Niels Provos, Distinguished Engineer at Google, delivered the keynote, in which he discussed the state of security, practical applications of computer security research, and opportunities ahead for cybersecurity researchers. Among the challenges ahead are stemming the growing trend of major data security breaches, such as the one Equifax recently experienced. He said cybersecurity infrastructure is so complex that it can be difficult for users to understand. He added that software updates still represent one of the most effective data security methods, though some software is difficult to update and users don’t always do so.
Provos also highlighted ways in which Google is addressing these issues, including its launch this month of its Advanced Protection Program, which is tailored to the small set of users who are particularly at high risk for targeted online attacks.
“When we look at security research, we should not limit ourselves to just the technical side,” Provos added. “We really need to think about how this translates into practice.
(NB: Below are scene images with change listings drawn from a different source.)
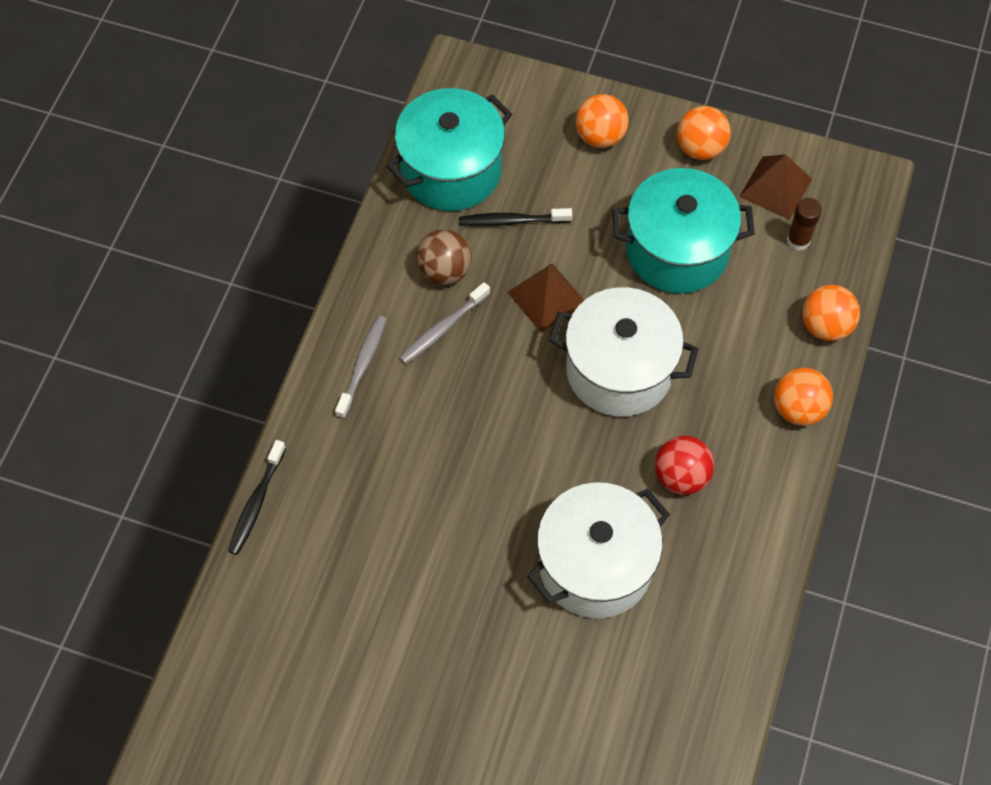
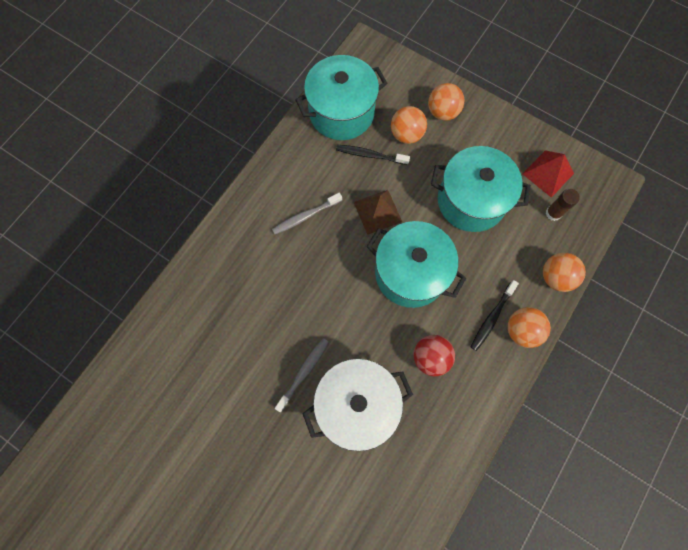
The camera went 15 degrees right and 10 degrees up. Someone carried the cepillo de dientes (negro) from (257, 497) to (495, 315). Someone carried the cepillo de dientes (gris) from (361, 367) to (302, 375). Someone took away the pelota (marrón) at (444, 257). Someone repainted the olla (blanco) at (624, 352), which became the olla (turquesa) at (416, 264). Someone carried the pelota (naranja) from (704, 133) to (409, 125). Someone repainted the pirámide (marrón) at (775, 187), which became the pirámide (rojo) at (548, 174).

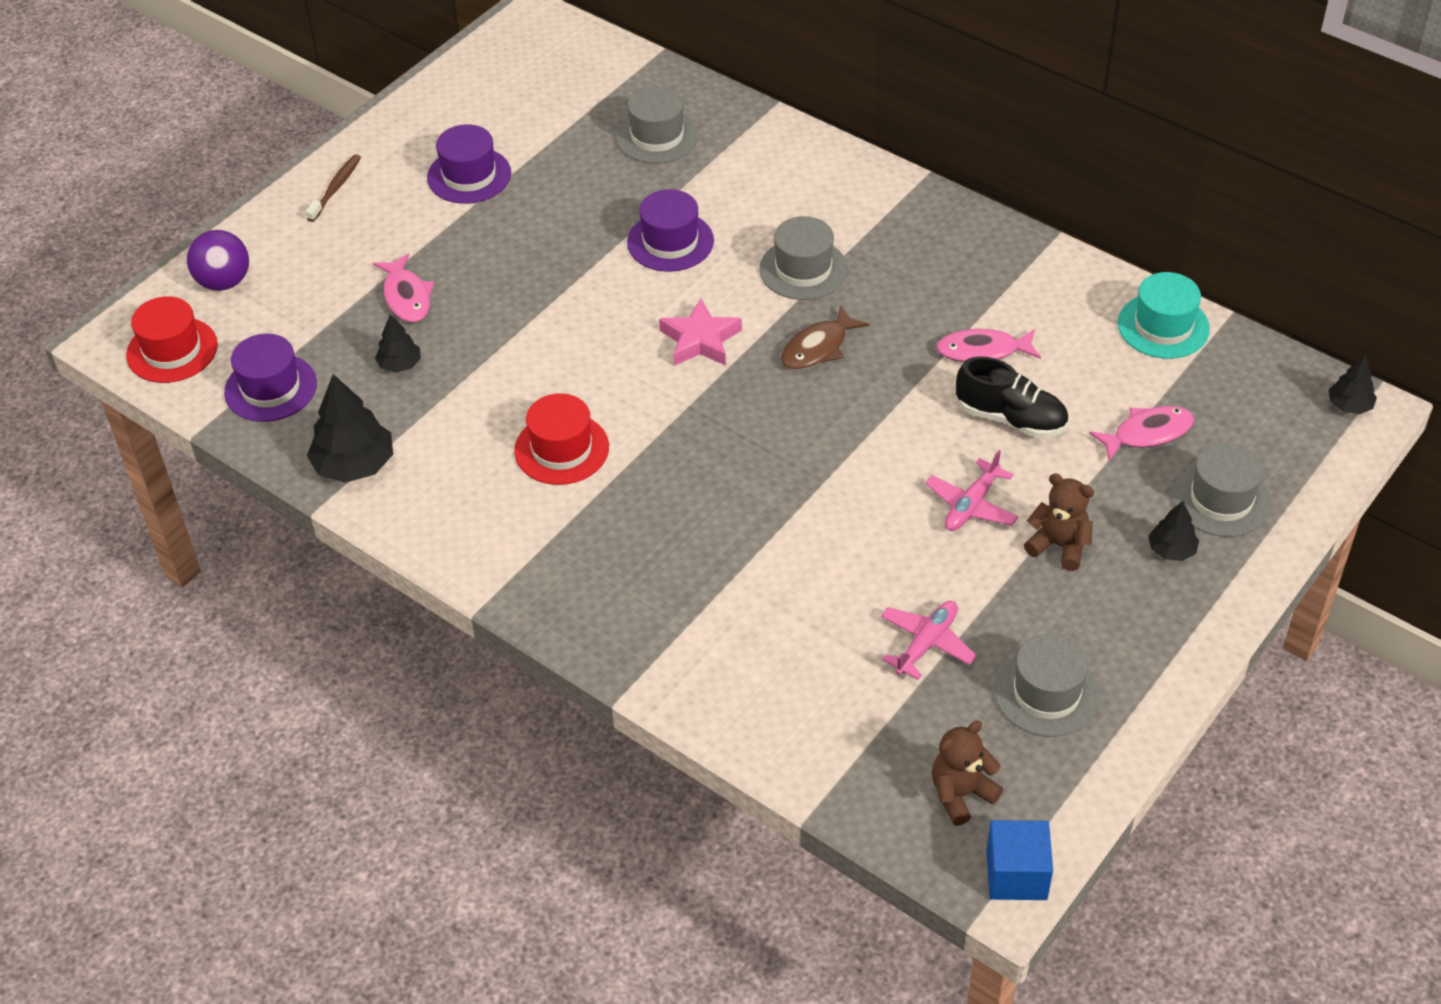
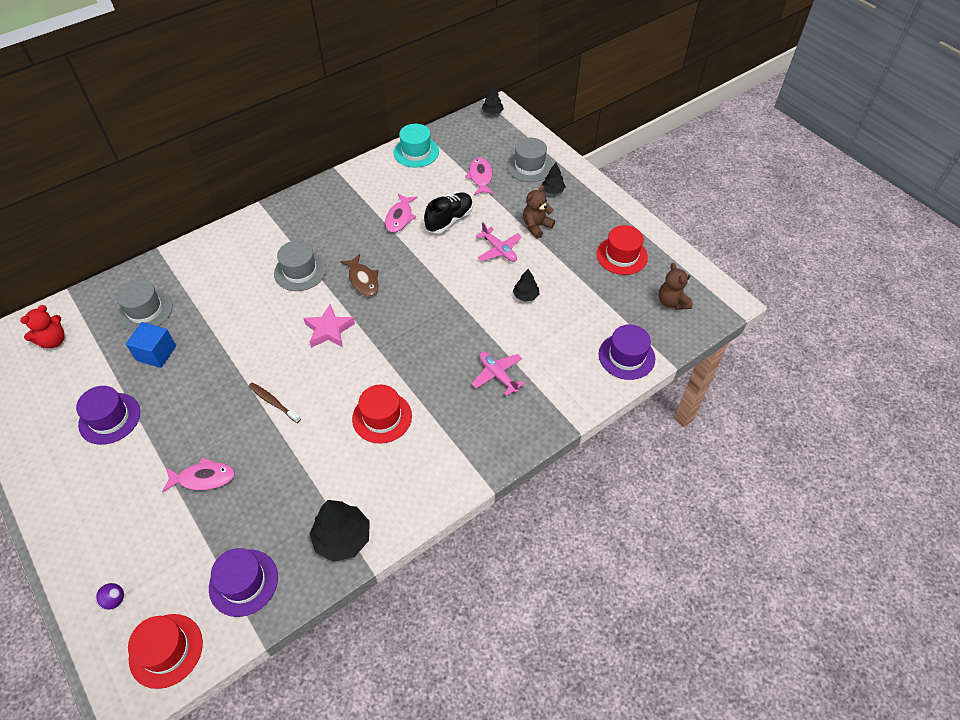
The camera went 75 degrees left and 5 degrees up. Someone scaled the pelota (morado) at (218, 260) by 0.53. Someone carried the cepillo de dientes (marrón) from (333, 188) to (274, 402). Someone carried the árbol (negro) from (398, 344) to (526, 285). Someone carried the sombrero (morado) from (670, 230) to (627, 352). Someone carried the avión (rosa) from (929, 640) to (498, 374). Someone carried the cubo (azul) from (1019, 860) to (151, 345). Someone repainted the sombrero (gris) at (1047, 685), which became the sombrero (rojo) at (622, 250). Someone put down the osito (rojo) at (42, 326).

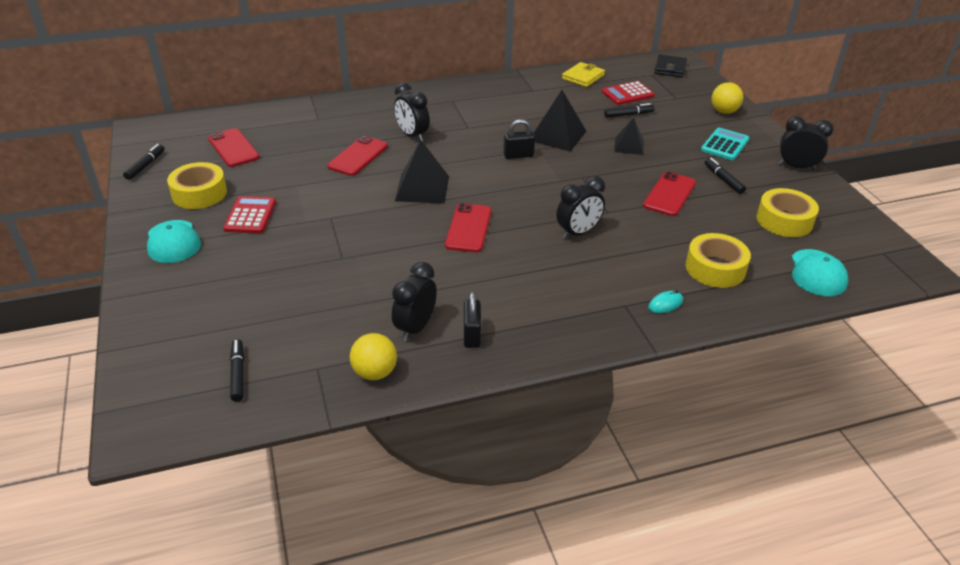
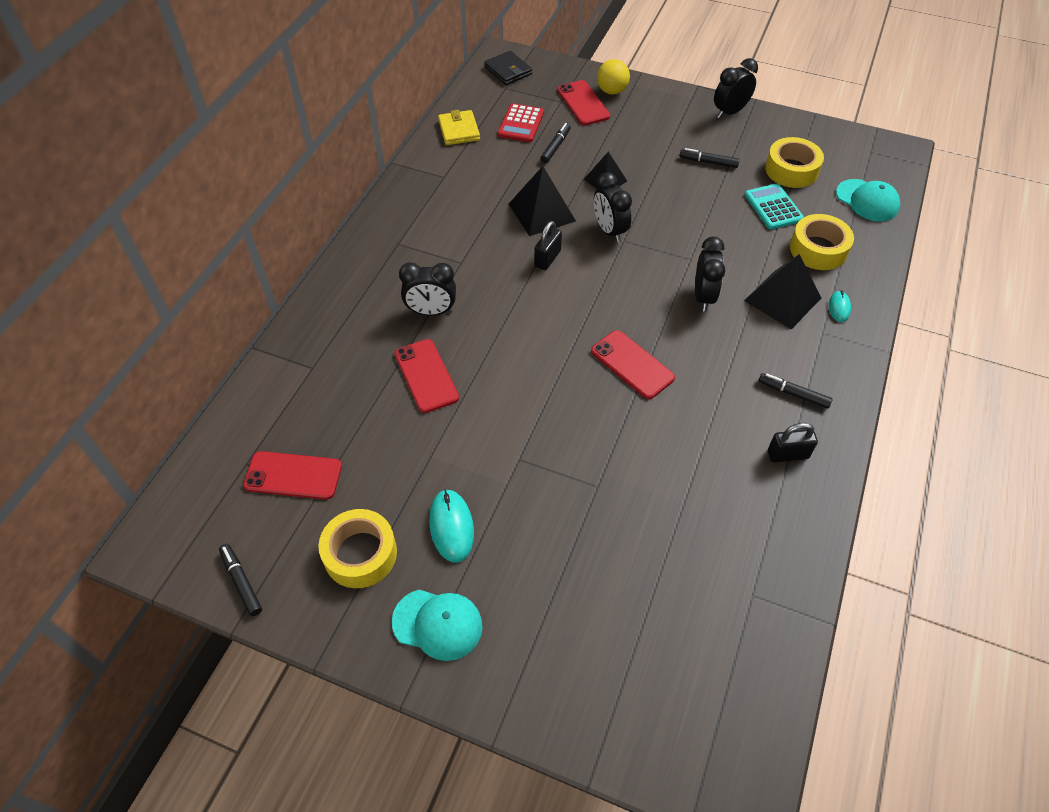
The camera went 50 degrees left and 15 degrees up. Someone swapped the calculadora (rojo) at (249, 214) for the ratón (turquesa) at (451, 526). Someone carried the rotulador (negro) from (237, 370) to (795, 391). Someone took away the pelota (amarillo) at (373, 356). Someone carried the despertador (negro) from (414, 301) to (613, 207). Someone carried the pirámide (negro) from (422, 172) to (782, 291). Someone rotated the candado (negro) at (472, 319) by 45 degrees counterclockwise. Someone carried the móvil (rojo) from (669, 194) to (583, 102). Someone carried the calculadora (turquesa) from (725, 144) to (774, 206).

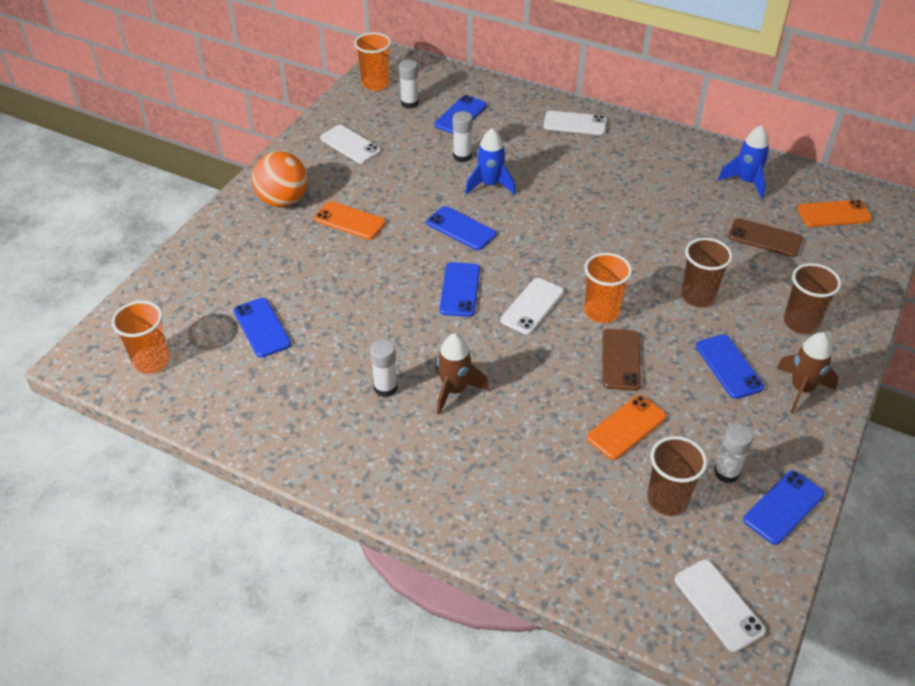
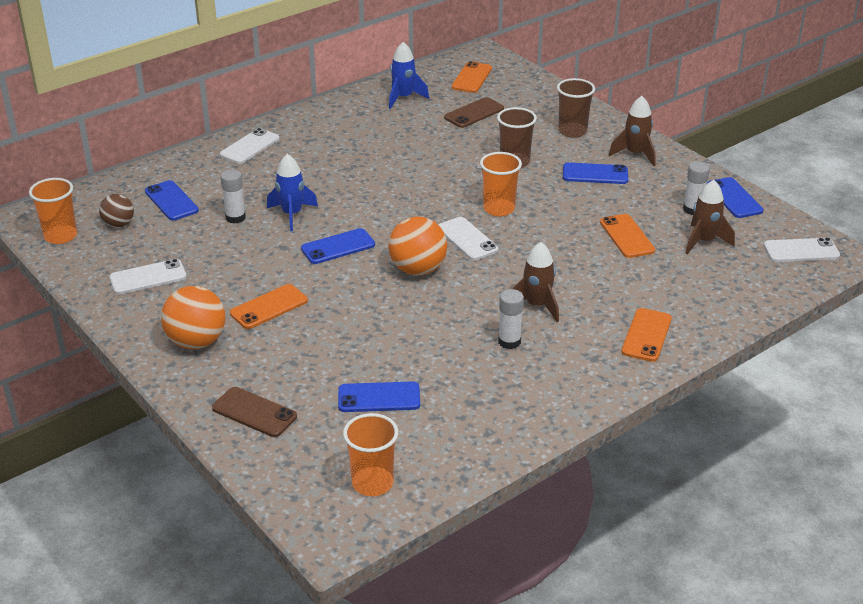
The camera went 65 degrees left and 10 degrees down. Someone swapped the barra de pegamento (blanco) at (409, 84) for the pelota (marrón) at (116, 211). Someone swapped the móvil (azul) at (460, 289) for the pelota (naranja) at (417, 246). Someone carried the móvil (marrón) from (621, 360) to (254, 412). Someone swapped the vaso (marrón) at (677, 476) for the cohete (marrón) at (710, 217). Someone put down the móvil (naranja) at (646, 335).

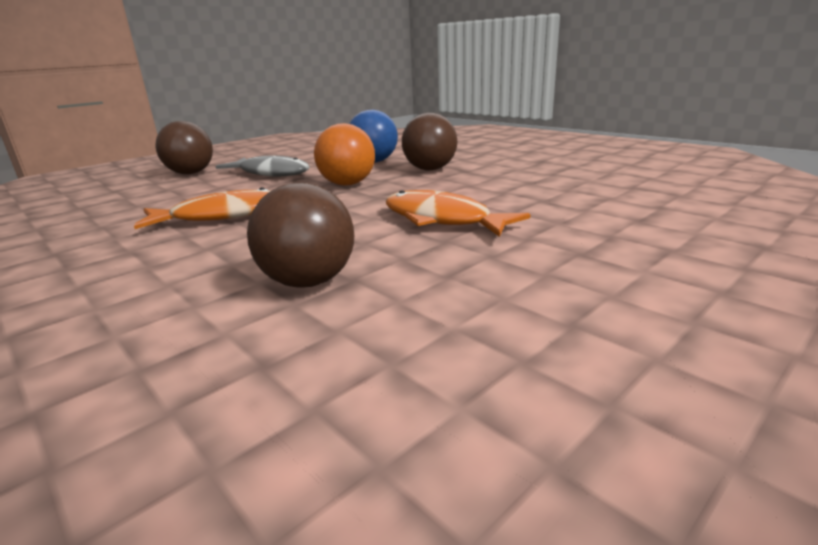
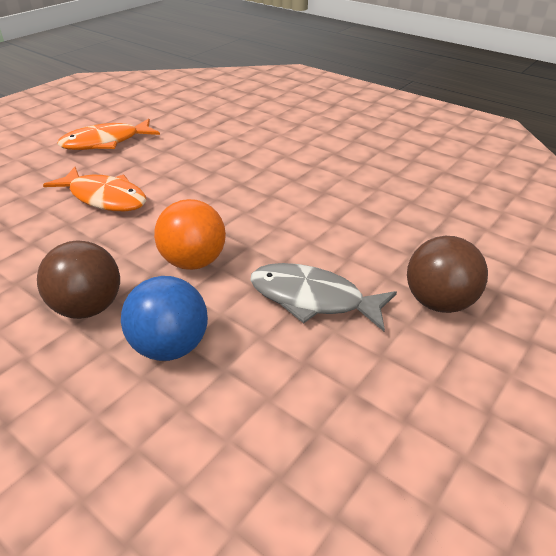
The camera went 170 degrees right and 15 degrees up. Someone carried the pez (naranja) from (202, 208) to (108, 134). Someone took away the pelota (marrón) at (300, 235).

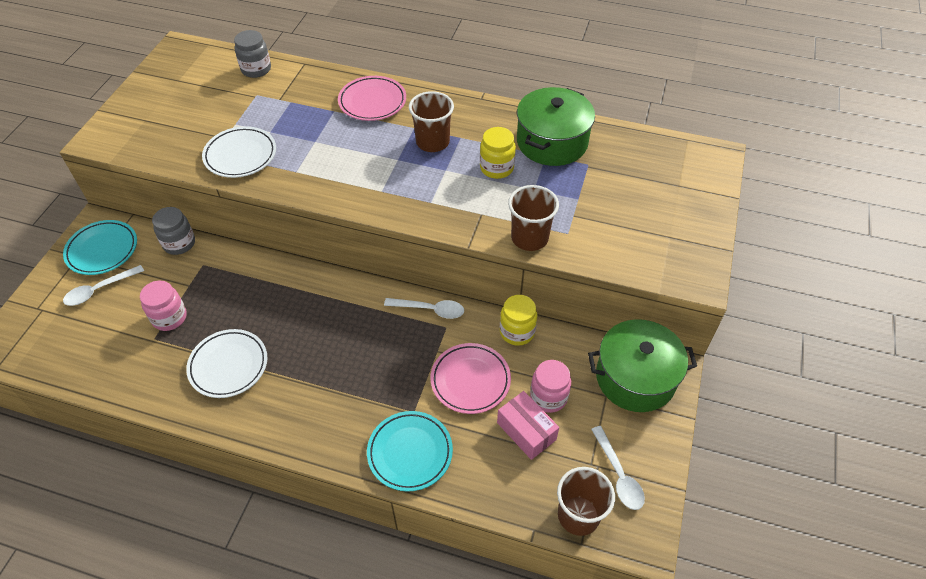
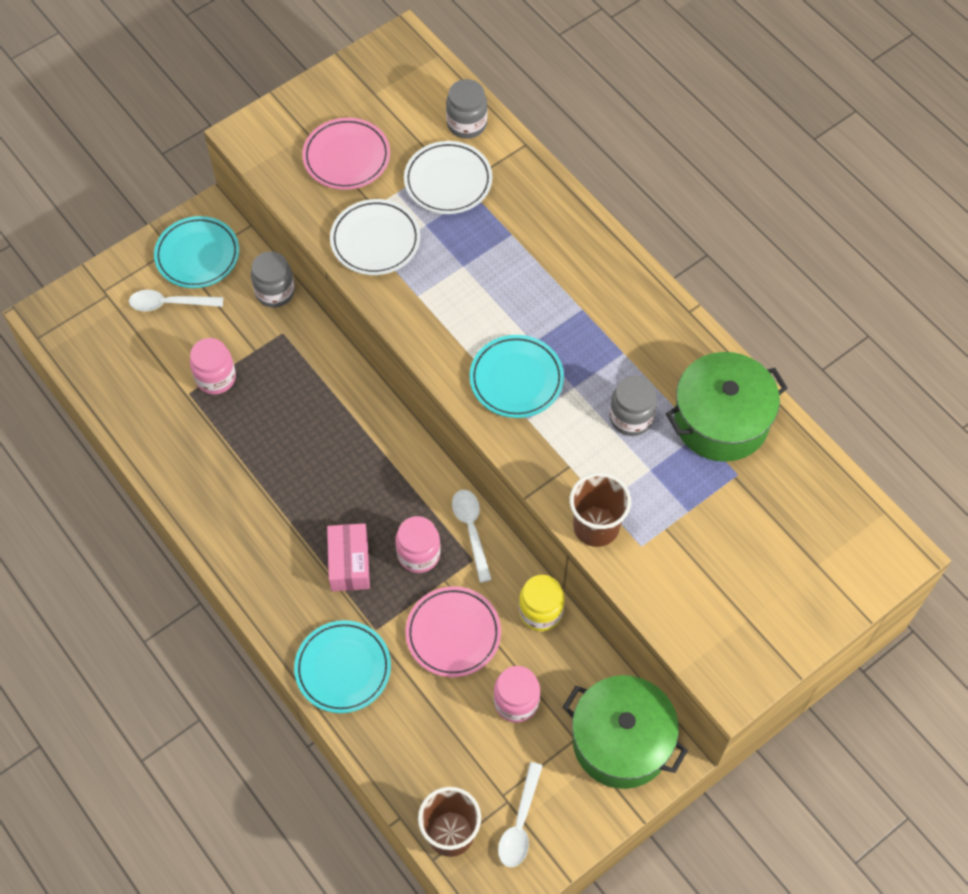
The camera went 35 degrees right and 10 degrees up. Someone carried the plato (blanco) from (226, 363) to (448, 177). Someone carried the plato (rosa) from (372, 98) to (346, 154). Someone rotated the cuchara (blanco) at (424, 308) by 150 degrees counterclockwise. Someone took away the vaso (marrón) at (431, 121). Someone repainted the tarro (amarillo) at (498, 153), which became the tarro (gris) at (633, 406). Someone carried the caja (rosa) from (528, 425) to (348, 557). Someone put down the tarro (rosa) at (418, 544). Someone put down the plato (turquesa) at (516, 376).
How can we do research that can be comprehensively adopted so that we end up in a place where we don’t lose our data every other day?”
Northeastern’s Cybersecurity and Privacy Institute brings together faculty, research scientists, students, government, and industry to develop new insights into today’s key security problems and deploy novel research techniques into the field. Also on Friday, Northeastern faculty led presentations and breakout sessions exploring this very research in areas such as internet of things security, the boundaries of privacy, cloud security, and resilient machine learning.